* START Provided material *
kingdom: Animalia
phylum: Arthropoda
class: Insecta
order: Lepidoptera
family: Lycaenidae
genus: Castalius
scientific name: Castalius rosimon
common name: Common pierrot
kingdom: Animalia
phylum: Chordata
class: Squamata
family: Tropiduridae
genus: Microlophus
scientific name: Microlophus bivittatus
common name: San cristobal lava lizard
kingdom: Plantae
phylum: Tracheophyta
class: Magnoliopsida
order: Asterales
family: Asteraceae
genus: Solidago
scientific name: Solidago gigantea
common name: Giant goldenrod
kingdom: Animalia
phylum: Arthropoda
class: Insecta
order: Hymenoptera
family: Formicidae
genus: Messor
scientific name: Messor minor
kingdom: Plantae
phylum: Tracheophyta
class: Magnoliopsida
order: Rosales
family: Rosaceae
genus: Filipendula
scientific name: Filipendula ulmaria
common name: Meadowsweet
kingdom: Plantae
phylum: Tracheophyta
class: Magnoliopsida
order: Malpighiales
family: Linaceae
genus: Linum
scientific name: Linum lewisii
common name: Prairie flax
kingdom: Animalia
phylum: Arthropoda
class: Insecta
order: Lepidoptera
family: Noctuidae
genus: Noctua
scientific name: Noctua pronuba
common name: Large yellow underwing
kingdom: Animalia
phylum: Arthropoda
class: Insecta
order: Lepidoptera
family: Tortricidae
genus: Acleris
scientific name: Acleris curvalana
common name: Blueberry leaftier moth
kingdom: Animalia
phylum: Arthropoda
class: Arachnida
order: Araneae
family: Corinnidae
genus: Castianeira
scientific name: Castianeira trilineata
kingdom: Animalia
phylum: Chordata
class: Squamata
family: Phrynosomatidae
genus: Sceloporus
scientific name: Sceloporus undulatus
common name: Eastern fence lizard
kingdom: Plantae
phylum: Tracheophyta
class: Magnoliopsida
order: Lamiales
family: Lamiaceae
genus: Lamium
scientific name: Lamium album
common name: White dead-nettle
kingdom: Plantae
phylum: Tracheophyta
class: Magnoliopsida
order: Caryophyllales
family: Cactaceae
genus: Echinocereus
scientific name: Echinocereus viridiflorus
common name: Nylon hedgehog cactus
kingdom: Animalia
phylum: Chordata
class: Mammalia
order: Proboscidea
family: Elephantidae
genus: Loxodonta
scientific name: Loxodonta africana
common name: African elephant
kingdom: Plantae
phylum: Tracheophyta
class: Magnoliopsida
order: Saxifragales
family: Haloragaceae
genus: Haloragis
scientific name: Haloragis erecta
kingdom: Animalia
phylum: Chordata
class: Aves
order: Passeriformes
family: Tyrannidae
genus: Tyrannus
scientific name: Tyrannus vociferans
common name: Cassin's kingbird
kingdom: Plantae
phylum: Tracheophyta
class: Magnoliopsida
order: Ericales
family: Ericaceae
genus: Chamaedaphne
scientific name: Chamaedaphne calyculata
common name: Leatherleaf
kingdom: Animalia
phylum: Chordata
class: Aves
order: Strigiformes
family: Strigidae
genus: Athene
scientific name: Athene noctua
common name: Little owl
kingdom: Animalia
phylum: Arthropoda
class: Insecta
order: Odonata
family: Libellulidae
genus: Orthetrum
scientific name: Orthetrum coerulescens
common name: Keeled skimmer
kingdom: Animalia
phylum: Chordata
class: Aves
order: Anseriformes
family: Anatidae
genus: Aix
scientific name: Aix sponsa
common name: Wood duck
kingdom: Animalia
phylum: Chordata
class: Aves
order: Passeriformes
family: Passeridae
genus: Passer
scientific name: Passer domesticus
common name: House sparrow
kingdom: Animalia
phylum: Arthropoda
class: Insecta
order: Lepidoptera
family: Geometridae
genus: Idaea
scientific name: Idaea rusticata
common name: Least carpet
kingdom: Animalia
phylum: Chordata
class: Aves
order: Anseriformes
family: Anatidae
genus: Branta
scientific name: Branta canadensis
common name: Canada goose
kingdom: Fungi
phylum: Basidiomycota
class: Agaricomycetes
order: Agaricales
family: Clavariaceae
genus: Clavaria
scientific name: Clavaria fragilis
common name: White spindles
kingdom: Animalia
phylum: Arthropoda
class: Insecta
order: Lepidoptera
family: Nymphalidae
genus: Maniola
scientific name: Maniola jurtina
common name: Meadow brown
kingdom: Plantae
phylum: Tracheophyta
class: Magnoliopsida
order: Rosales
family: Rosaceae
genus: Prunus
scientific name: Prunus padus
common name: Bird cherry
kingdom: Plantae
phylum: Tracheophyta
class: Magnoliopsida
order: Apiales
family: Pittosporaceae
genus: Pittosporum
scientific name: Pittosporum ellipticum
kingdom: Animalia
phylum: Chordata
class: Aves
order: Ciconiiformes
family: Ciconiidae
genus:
* END Provided material *
### [Set problem]
Turn every line of the data above into a numbered list, leaving out any blank lines.

### [Written solution]
1. kingdom: Animalia
2. phylum: Arthropoda
3. class: Insecta
4. order: Lepidoptera
5. family: Lycaenidae
6. genus: Castalius
7. scientific name: Castalius rosimon
8. common name: Common pierrot
9. kingdom: Animalia
10. phylum: Chordata
11. class: Squamata
12. family: Tropiduridae
13. genus: Microlophus
14. scientific name: Microlophus bivittatus
15. common name: San cristobal lava lizard
16. kingdom: Plantae
17. phylum: Tracheophyta
18. class: Magnoliopsida
19. order: Asterales
20. family: Asteraceae
21. genus: Solidago
22. scientific name: Solidago gigantea
23. common name: Giant goldenrod
24. kingdom: Animalia
25. phylum: Arthropoda
26. class: Insecta
27. order: Hymenoptera
28. family: Formicidae
29. genus: Messor
30. scientific name: Messor minor
31. kingdom: Plantae
32. phylum: Tracheophyta
33. class: Magnoliopsida
34. order: Rosales
35. family: Rosaceae
36. genus: Filipendula
37. scientific name: Filipendula ulmaria
38. common name: Meadowsweet
39. kingdom: Plantae
40. phylum: Tracheophyta
41. class: Magnoliopsida
42. order: Malpighiales
43. family: Linaceae
44. genus: Linum
45. scientific name: Linum lewisii
46. common name: Prairie flax
47. kingdom: Animalia
48. phylum: Arthropoda
49. class: Insecta
50. order: Lepidoptera
51. family: Noctuidae
52. genus: Noctua
53. scientific name: Noctua pronuba
54. common name: Large yellow underwing
55. kingdom: Animalia
56. phylum: Arthropoda
57. class: Insecta
58. order: Lepidoptera
59. family: Tortricidae
60. genus: Acleris
61. scientific name: Acleris curvalana
62. common name: Blueberry leaftier moth
63. kingdom: Animalia
64. phylum: Arthropoda
65. class: Arachnida
66. order: Araneae
67. family: Corinnidae
68. genus: Castianeira
69. scientific name: Castianeira trilineata
70. kingdom: Animalia
71. phylum: Chordata
72. class: Squamata
73. family: Phrynosomatidae
74. genus: Sceloporus
75. scientific name: Sceloporus undulatus
76. common name: Eastern fence lizard
77. kingdom: Plantae
78. phylum: Tracheophyta
79. class: Magnoliopsida
80. order: Lamiales
81. family: Lamiaceae
82. genus: Lamium
83. scientific name: Lamium album
84. common name: White dead-nettle
85. kingdom: Plantae
86. phylum: Tracheophyta
87. class: Magnoliopsida
88. order: Caryophyllales
89. family: Cactaceae
90. genus: Echinocereus
91. scientific name: Echinocereus viridiflorus
92. common name: Nylon hedgehog cactus
93. kingdom: Animalia
94. phylum: Chordata
95. class: Mammalia
96. order: Proboscidea
97. family: Elephantidae
98. genus: Loxodonta
99. scientific name: Loxodonta africana
100. common name: African elephant
101. kingdom: Plantae
102. phylum: Tracheophyta
103. class: Magnoliopsida
104. order: Saxifragales
105. family: Haloragaceae
106. genus: Haloragis
107. scientific name: Haloragis erecta
108. kingdom: Animalia
109. phylum: Chordata
110. class: Aves
111. order: Passeriformes
112. family: Tyrannidae
113. genus: Tyrannus
114. scientific name: Tyrannus vociferans
115. common name: Cassin's kingbird
116. kingdom: Plantae
117. phylum: Tracheophyta
118. class: Magnoliopsida
119. order: Ericales
120. family: Ericaceae
121. genus: Chamaedaphne
122. scientific name: Chamaedaphne calyculata
123. common name: Leatherleaf
124. kingdom: Animalia
125. phylum: Chordata
126. class: Aves
127. order: Strigiformes
128. family: Strigidae
129. genus: Athene
130. scientific name: Athene noctua
131. common name: Little owl
132. kingdom: Animalia
133. phylum: Arthropoda
134. class: Insecta
135. order: Odonata
136. family: Libellulidae
137. genus: Orthetrum
138. scientific name: Orthetrum coerulescens
139. common name: Keeled skimmer
140. kingdom: Animalia
141. phylum: Chordata
142. class: Aves
143. order: Anseriformes
144. family: Anatidae
145. genus: Aix
146. scientific name: Aix sponsa
147. common name: Wood duck
148. kingdom: Animalia
149. phylum: Chordata
150. class: Aves
151. order: Passeriformes
152. family: Passeridae
153. genus: Passer
154. scientific name: Passer domesticus
155. common name: House sparrow
156. kingdom: Animalia
157. phylum: Arthropoda
158. class: Insecta
159. order: Lepidoptera
160. family: Geometridae
161. genus: Idaea
162. scientific name: Idaea rusticata
163. common name: Least carpet
164. kingdom: Animalia
165. phylum: Chordata
166. class: Aves
167. order: Anseriformes
168. family: Anatidae
169. genus: Branta
170. scientific name: Branta canadensis
171. common name: Canada goose
172. kingdom: Fungi
173. phylum: Basidiomycota
174. class: Agaricomycetes
175. order: Agaricales
176. family: Clavariaceae
177. genus: Clavaria
178. scientific name: Clavaria fragilis
179. common name: White spindles
180. kingdom: Animalia
181. phylum: Arthropoda
182. class: Insecta
183. order: Lepidoptera
184. family: Nymphalidae
185. genus: Maniola
186. scientific name: Maniola jurtina
187. common name: Meadow brown
188. kingdom: Plantae
189. phylum: Tracheophyta
190. class: Magnoliopsida
191. order: Rosales
192. family: Rosaceae
193. genus: Prunus
194. scientific name: Prunus padus
195. common name: Bird cherry
196. kingdom: Plantae
197. phylum: Tracheophyta
198. class: Magnoliopsida
199. order: Apiales
200. family: Pittosporaceae
201. genus: Pittosporum
202. scientific name: Pittosporum ellipticum
203. kingdom: Animalia
204. phylum: Chordata
205. class: Aves
206. order: Ciconiiformes
207. family: Ciconiidae
208. genus:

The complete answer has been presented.